When I first thought of this story I had a working title in my head YOU OWE ME. I wrote a lot of the book calling it this. Then one day I didn’t like it. The story is told in the first person and it seemed better if the title contained the words of the girl. So I decided it had to be I OWE YOU.

I did a few school visits round this time and students often ask “What are you working on now?” I tried to explain the story to them and as soon as I said the title I OWE YOU an image of I O U came into my head. So the story ceased to be about a favour owed and became a kind of cash transaction. I spent a lot of time clarifying to the students what the title meant.

It wasn’t working so I threw it out.

When I looked at the story it was about a favour owed but that favour was only important because Ashley LOVED Tyler, had never gotten over him.
So the title HEART BURN seemed to fit.

I showed it to my husband and his response was “Indigestion?”

I ignored him. What does he know about teen fiction?

6 comments:

Katherine Langrish said...

You can't win! For the record, indigestion never occurred to me.

Debs Riccio said...

lol, Anne, I'm always ignoring my husband's remarks. What the heck does a carpenter know about voice, characterisation, tenses and subplots?
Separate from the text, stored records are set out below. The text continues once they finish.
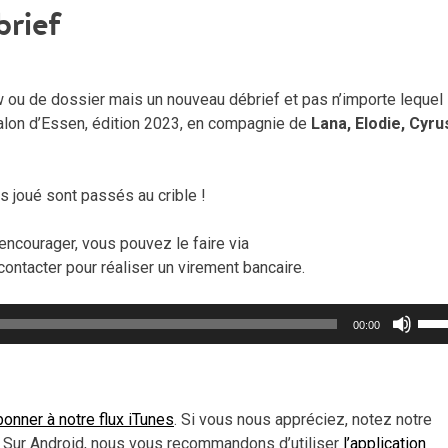
brief
w ou de dossier mais un nouveau débrief et pas n’importe lequel 
salon d’Essen, édition 2023, en compagnie de
Lana, Elodie, Cyru
 joué sont passés au crible !
encourager, vous pouvez le faire via
contacter pour réaliser un virement bancaire.
Util
00:00
les
flèc
haut
pou
onner à notre flux iTunes
. Si vous nous appréciez, notez notre
aug
 Sur Android, nous vous recommandons d’utiliser
l’application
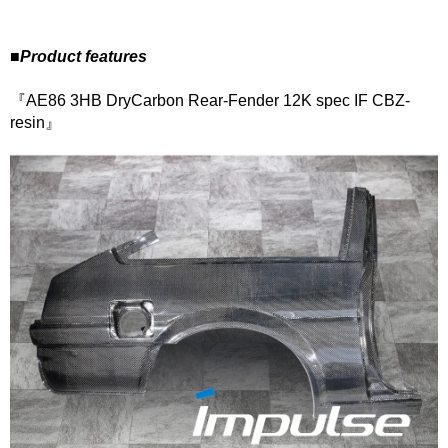
■Product features
『AE86 3HB DryCarbon Rear-Fender 12K spec IF CBZ-
resin』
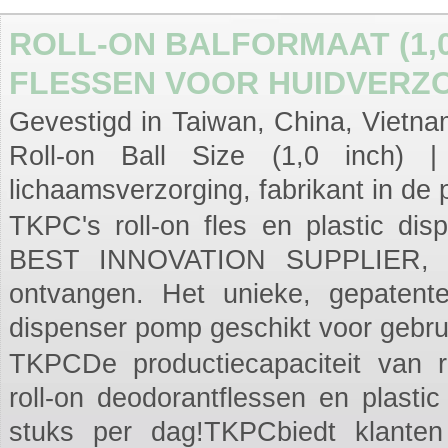
ROLL-ON BALFORMAAT (1,0
FLESSEN VOOR HUIDVERZO
Gevestigd in Taiwan, China, Vietnam
Roll-on Ball Size (1,0 inch) 
lichaamsverzorging, fabrikant in de 
TKPC's roll-on fles en plastic di
BEST INNOVATION SUPPLIER, 15 
ontvangen. Het unieke, gepatente
dispenser pomp geschikt voor gebru
TKPCDe productiecapaciteit van ro
roll-on deodorantflessen en plasti
stuks per dag!TKPCbiedt klant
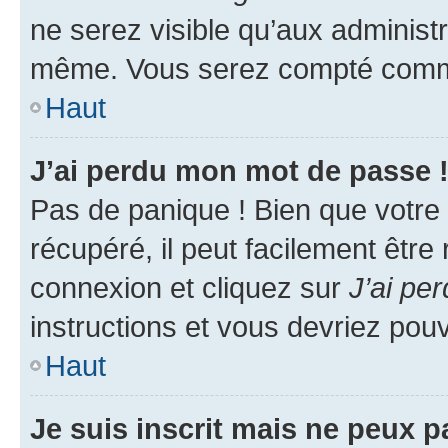
ne serez visible qu’aux administ
même. Vous serez compté comme é
Haut
J’ai perdu mon mot de passe 
Pas de panique ! Bien que votre
récupéré, il peut facilement être
connexion et cliquez sur
J’ai pe
instructions et vous devriez po
Haut
Je suis inscrit mais ne peux 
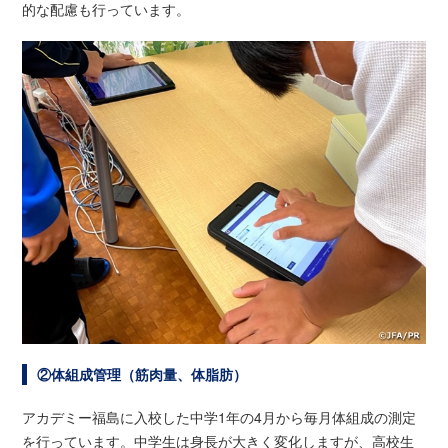
的な配慮も行っています。
②体組成管理（筋肉量、体脂肪）
アカデミー福島に入校した中学1年の4月から毎月体組成の測定
を行っています。中学生は身長が大きく変化しますが、高校生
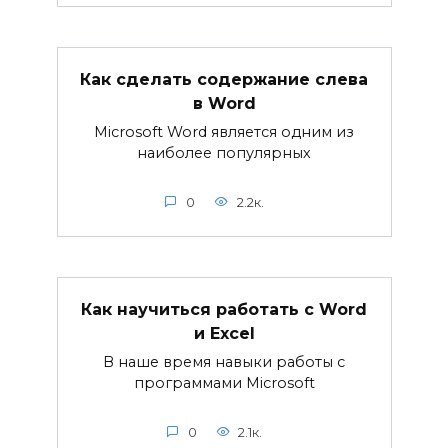
Как сделать содержание слева
в Word
Microsoft Word является одним из
наиболее популярных
0
2.2к.
Как научиться работать с Word
и Excel
В наше время навыки работы с
программами Microsoft
0
2.1к.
Pah! Have to say I prefer 'I Owe You' but, you're right, saying out loud does turn it into IOU. And, like Katherine, the indigestion connection didn't occur until your husband's comment! Good luck with this (the book I mean, not the husband.. although...)

Elaine AM Smith said...

Working titles verses the real thing - what a struggle. I would hate to find myself in the position of having to explain the title when the target audience didn't get what I meant. (Although, perhaps I'd only hate it a very little bit ;) )

Savita Kalhan said...

Indigestion didn't occur to me either, and I don't think it generally occurs to kids or teens -until they reach middle-age!

Sarah Taylor-Fergusson said...

Very impressed with your logic and decision-making. And getting it past a marketing department intact!

Stroppy Author said...

(Will occur to teen readers who have been pregnant.) I sympathise. Currently feeling besotted with potential new agent who claims to have a whole host of people who dream up titles, which is just what I need at the moment as my working title won't work.

But we'll all read it whatever the title!